Singapour reste dans la liste des dix paradis fiscaux

Madame la présidente, monsieur le secrétaire d’État, mes chers collègues, si le débat fiscal et financier est assez évident dès lors que nous sommes dans un univers familier, c’est-à-dire qu’il est question des pays de l’Union européenne et des pays occidentaux de manière générale – nous le verrons tout à l’heure lors de l’examen de l’accord signé avec la Confédération helvétique –, il l’est moins dès qu’il s’agit de contrées plus lointaines et plus « exotiques ».

C’est d’ailleurs le cas avec la cité-État de Singapour. La moindre consultation d’un site internet spécialisé dans la création de sociétés offshore annonce pour Singapour : 0 % d’impôt, anonymat élevé, pas de capital minimum. Le décor est planté.

Rappelons quelques éléments de la situation de cette entité territoriale, connue pour avoir été conquise par les Japonais dès le début de 1942 lors de la Seconde Guerre mondiale et devenue, voilà un peu plus de cinquante ans, un État indépendant d’un peu plus de 700 kilomètres carrés, avec une population très dense de 5,5 millions de résidents, la communauté dominante étant constituée par les Chinois.

Détachée de la Fédération de Malaisie, la cité-État dispose d’une économie florissante, avec une production de biens et de services par habitant qui la situe au niveau des États-Unis. La valeur de sa production tutoie celle des États de la Fédération de Malaisie, des Philippines, mais, en équivalent européen, celle d’un pays comme le Danemark.

Malgré sa petite taille, Singapour est une véritable plaque tournante du commerce en Asie. Elle est aussi devenue une place financière déterminante. Elle dispose du second port du monde après Shanghai, d’une main-d’œuvre intérieure qualifiée et d’une certaine activité industrielle, notamment dans le domaine des composants électroniques.

Ajoutez une fiscalité relativement douce pour les entreprises et un taux progressif de l’impôt sur le revenu très attractif pour les très hauts revenus, deux fonds souverains largement dotés et une stabilité politique assurée par une même famille depuis 1959, terminez avec une compagnie aérienne réputée pour la qualité de ses services et des surfaces commerciales importantes installées dans un paysage de gratte-ciel à profusion et vous aurez la recette singapourienne de la prospérité économique.

Singapour est l’un des « Tigres asiatiques », comme la Corée du Sud, Macao ou encore Hong Kong, et la réalité du développement du pays ne le classe plus comme une économie en voie de développement.

Si, de manière surprenante, Singapour ne figure pas sur la liste française des États et territoires non coopératifs, pour ne pas dire « paradis fiscaux », elle apparaissait encore en bonne place dans la liste publiée par le magazine Forbes en 2010 parmi les dix premiers paradis recommandés, en huitième position, juste derrière les Bermudes et après le Luxembourg ou les îles Caïmans.

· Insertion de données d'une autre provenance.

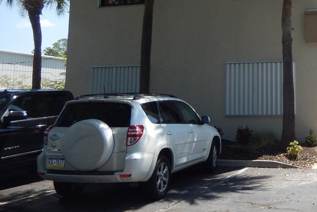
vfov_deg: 26.5
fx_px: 440
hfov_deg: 36.6
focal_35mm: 50
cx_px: 298
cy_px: 44
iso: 125
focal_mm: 4.5
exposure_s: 1/800
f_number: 3.4
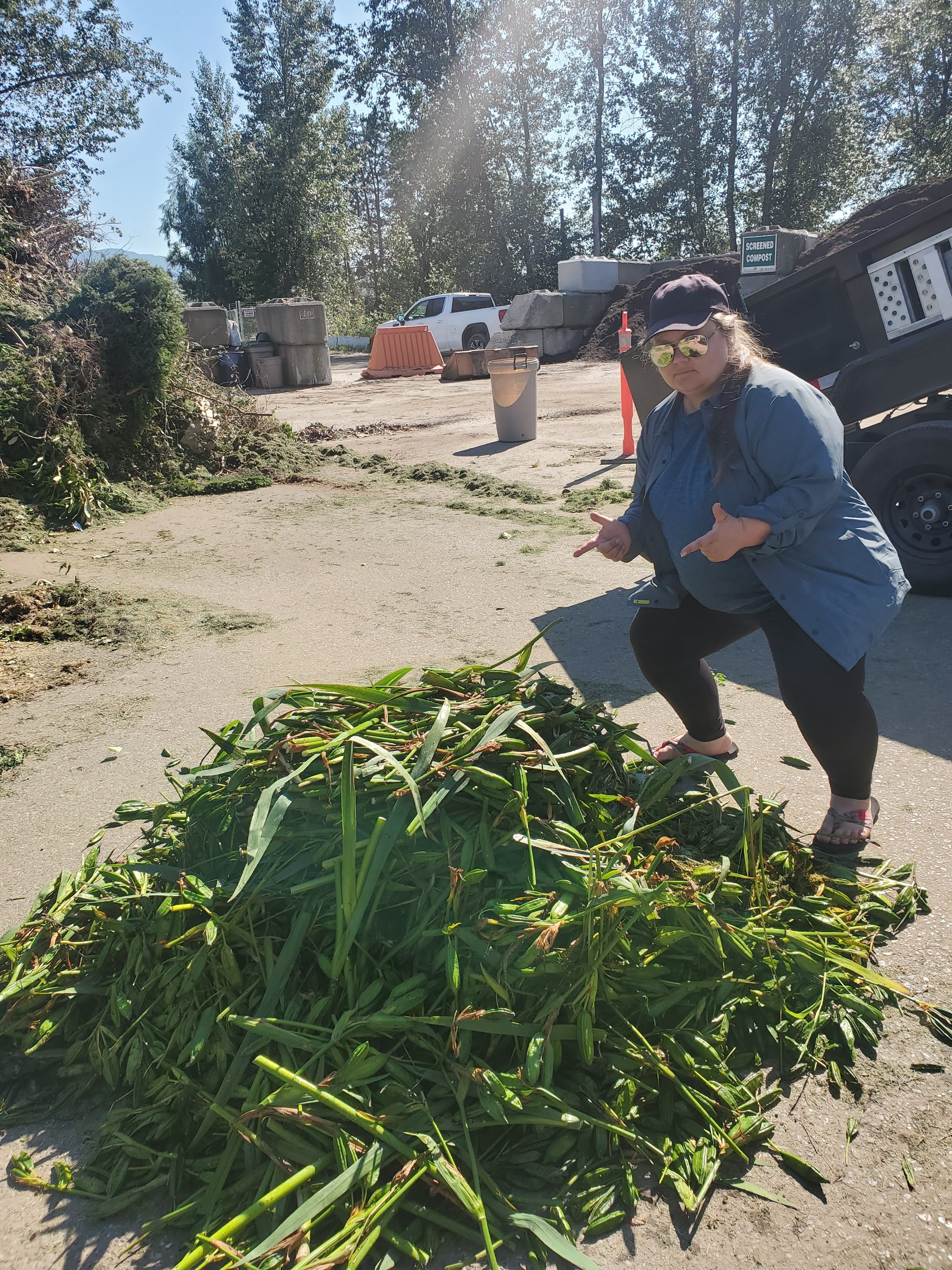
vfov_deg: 67.3
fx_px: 953
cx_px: 476
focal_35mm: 26
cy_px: 635
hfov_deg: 53.1
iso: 50
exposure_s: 1/947
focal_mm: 4.3
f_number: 2.4
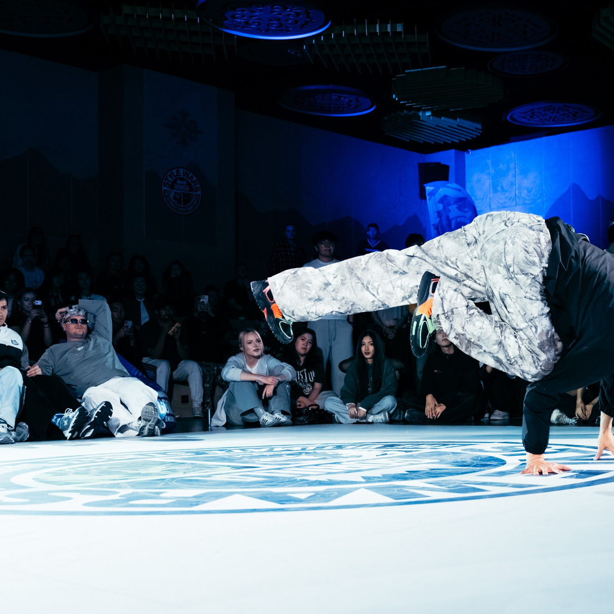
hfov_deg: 32.0
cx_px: 578
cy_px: 364
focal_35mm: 50
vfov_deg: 33.9
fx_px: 1003
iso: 3200
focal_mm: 24
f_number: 2.8
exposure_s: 1/800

L’actualité française récente nous a aussi montré les connexions existant entre la Suisse et Singapour.

Par ailleurs, la spécificité de Singapour réside aussi dans son niveau d’opacité. En effet, dans un document publié en 2015 par l’ONG Tax justice network classant les États en fonction de leur indice d’opacité financière, Singapour figure en quatrième position sur 92 États classés, le premier d’entre eux étant la Suisse, État dont nous reparlerons tout à l’heure.

Lors de l’examen de cette convention en commission, le groupe CRC a annoncé réserver son vote. Après réflexion, compte tenu des réserves majeures que je viens de mentionner et en pleine lucidité, il s’abstiendra, considérant que, concernant la situation de Singapour, des progrès très sérieux restent à accomplir.